I think that we will be able to show that we will get deeper remissions with the combination. I like to look at this like ibrutinib is Michael Jordan, and Jordan didn't win any championships until Scottie Pippen, Jr. came to the Chicago Bulls. I feel that cirmtuzumab is like Scottie Pippen, Jr. It's a complementary drug that has no overlapping toxicity and will be able to offer our patients a deeper remission and a longer duration of response.

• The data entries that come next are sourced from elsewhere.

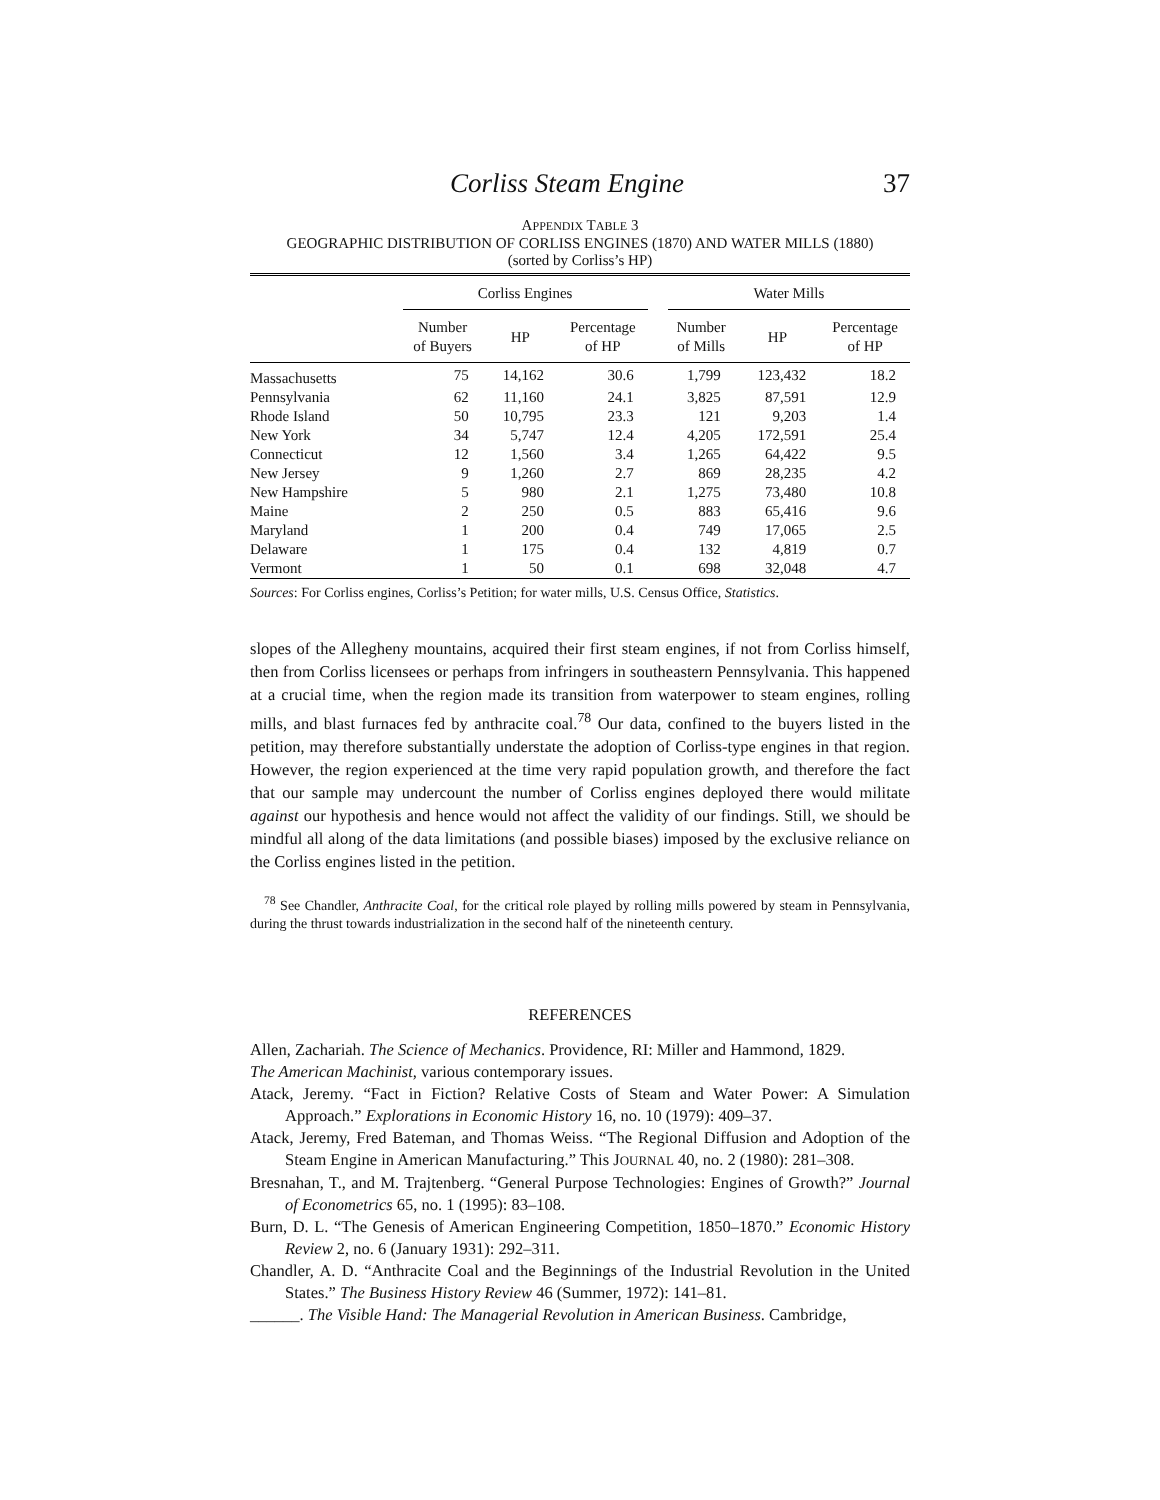Corliss Steam Engine 37
APPENDIX TABLE 3
GEOGRAPHIC DISTRIBUTION OF CORLISS ENGINES (1870) AND WATER MILLS (1880)
(sorted by Corliss’s HP)
| | Corliss Engines | | | | Water Mills | | |
| --- | --- | --- | --- | --- | --- | --- | --- |
| | Number of Buyers | HP | Percentage of HP | | Number of Mills | HP | Percentage of HP |
| Massachusetts | 75 | 14,162 | 30.6 | | 1,799 | 123,432 | 18.2 |
| Pennsylvania | 62 | 11,160 | 24.1 | | 3,825 | 87,591 | 12.9 |
| Rhode Island | 50 | 10,795 | 23.3 | | 121 | 9,203 | 1.4 |
| New York | 34 | 5,747 | 12.4 | | 4,205 | 172,591 | 25.4 |
| Connecticut | 12 | 1,560 | 3.4 | | 1,265 | 64,422 | 9.5 |
| New Jersey | 9 | 1,260 | 2.7 | | 869 | 28,235 | 4.2 |
| New Hampshire | 5 | 980 | 2.1 | | 1,275 | 73,480 | 10.8 |
| Maine | 2 | 250 | 0.5 | | 883 | 65,416 | 9.6 |
| Maryland | 1 | 200 | 0.4 | | 749 | 17,065 | 2.5 |
| Delaware | 1 | 175 | 0.4 | | 132 | 4,819 | 0.7 |
| Vermont | 1 | 50 | 0.1 | | 698 | 32,048 | 4.7 |
Sources: For Corliss engines, Corliss’s Petition; for water mills, U.S. Census Office, Statistics.
slopes of the Allegheny mountains, acquired their first steam engines, if not from Corliss himself, then from Corliss licensees or perhaps from infringers in southeastern Pennsylvania. This happened at a crucial time, when the region made its transition from waterpower to steam engines, rolling mills, and blast furnaces fed by anthracite coal.<sup>78</sup> Our data, confined to the buyers listed in the petition, may therefore substantially understate the adoption of Corliss-type engines in that region. However, the region experienced at the time very rapid population growth, and therefore the fact that our sample may undercount the number of Corliss engines deployed there would militate against our hypothesis and hence would not affect the validity of our findings. Still, we should be mindful all along of the data limitations (and possible biases) imposed by the exclusive reliance on the Corliss engines listed in the petition.
<sup>78</sup> See Chandler, Anthracite Coal, for the critical role played by rolling mills powered by steam in Pennsylvania, during the thrust towards industrialization in the second half of the nineteenth century.
REFERENCES
Allen, Zachariah. The Science of Mechanics. Providence, RI: Miller and Hammond, 1829.
The American Machinist, various contemporary issues.
Atack, Jeremy. “Fact in Fiction? Relative Costs of Steam and Water Power: A Simulation Approach.” Explorations in Economic History 16, no. 10 (1979): 409–37.
Atack, Jeremy, Fred Bateman, and Thomas Weiss. “The Regional Diffusion and Adoption of the Steam Engine in American Manufacturing.” This JOURNAL 40, no. 2 (1980): 281–308.
Bresnahan, T., and M. Trajtenberg. “General Purpose Technologies: Engines of Growth?” Journal of Econometrics 65, no. 1 (1995): 83–108.
Burn, D. L. “The Genesis of American Engineering Competition, 1850–1870.” Economic History Review 2, no. 6 (January 1931): 292–311.
Chandler, A. D. “Anthracite Coal and the Beginnings of the Industrial Revolution in the United States.” The Business History Review 46 (Summer, 1972): 141–81.
______. The Visible Hand: The Managerial Revolution in American Business. Cambridge,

How do you envision this combination fitting into the current treatment landscape for MCL?

Right now, frontline therapy for MCL is still chemotherapy in the community setting, and bendamustine (Treanda) plus rituximab is probably the most common outside of clinical trials. If you have a young fit patient, you might treat them like the Europeans do, or they come to MD Anderson Cancer Center and get hyper-CVAD, or a variation of the high-dose araC therapy regimens.

What I feel and what I see in my colleagues is that people are moving away from autologous transplantation and giving patients less intense regimens. We now have better salvage regimens like ibrutinib and venetoclax (Venclexta). These are very active agents along with an agent like lenalidomide (Revlimid) and bortezomib (Velcade), which has already been approved.

I like the most active single agent is venetoclax, and I think that is going to be FDA approved in the next few months. It has ORR above 70% and CR rates of 30% to 40%. It's probably better than ibrutinib. Then, in Australia, a study of ibrutinib plus venetoclax was superb, and 4 months out they were able to active double or triple the CR rate compared to single-agent ibrutinib.

How does cirmtuzumab plus ibrutinib fit in? In our faculty meetings, we often discuss what is the right sequence to give. Ibrutinib is intended to be in the second-line drug after chemotherapy because that is what insurance approves outside of the clinical trial setting. I believe that cirmtuzumab can be, theoretically, added to any regimen in combination, and that's where we’re going to end up going.

This study is going to show that ibrutinib and cirmtuzumab in a great combination regimen. We'll be able to show that as soon as this trial is rapidly enrolling. Our data will be presented at ASH 2019.

Choi MY, Wierda WG, Lee HJ, et al. Phase 1/2 trial of cirmtuzumab and ibrutinib: Planned analysis of phase 1 CLL cohorts. J Clin Oncol. 2019;37(suppl; abstr 7527). doi: 10.1200/JCO.2019.37.15_suppl.7527.